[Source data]
========================================================================

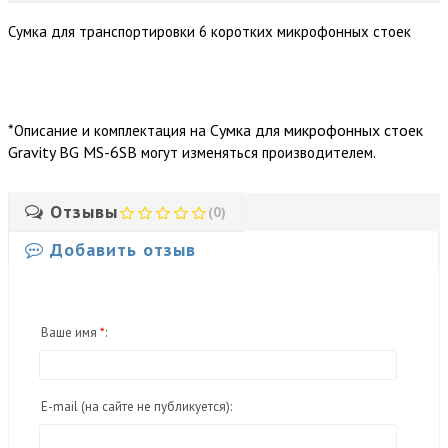
Сумка для транспортировки 6 коротких микрофонных стоек
*
Сумка для микрофонных стоек
Описание и комплектация на
Gravity BG MS-6SB
могут изменяться производителем.
Отзывы
(0)
Добавить отзыв
Ваше имя
*
:
E-mail
(на сайте не публикуется)
:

========================================================================

### Exercise description
Rewrite the text of every entry with "Сумка" replaced by "Чехол" and everything else unchanged. Don't include the pictures.

### Response
Чехол для транспортировки 6 коротких микрофонных стоек
*
Чехол для микрофонных стоек
Описание и комплектация на
Gravity BG MS-6SB
могут изменяться производителем.
Отзывы
(0)
Добавить отзыв
Ваше имя
*
:
E-mail
(на сайте не публикуется)
:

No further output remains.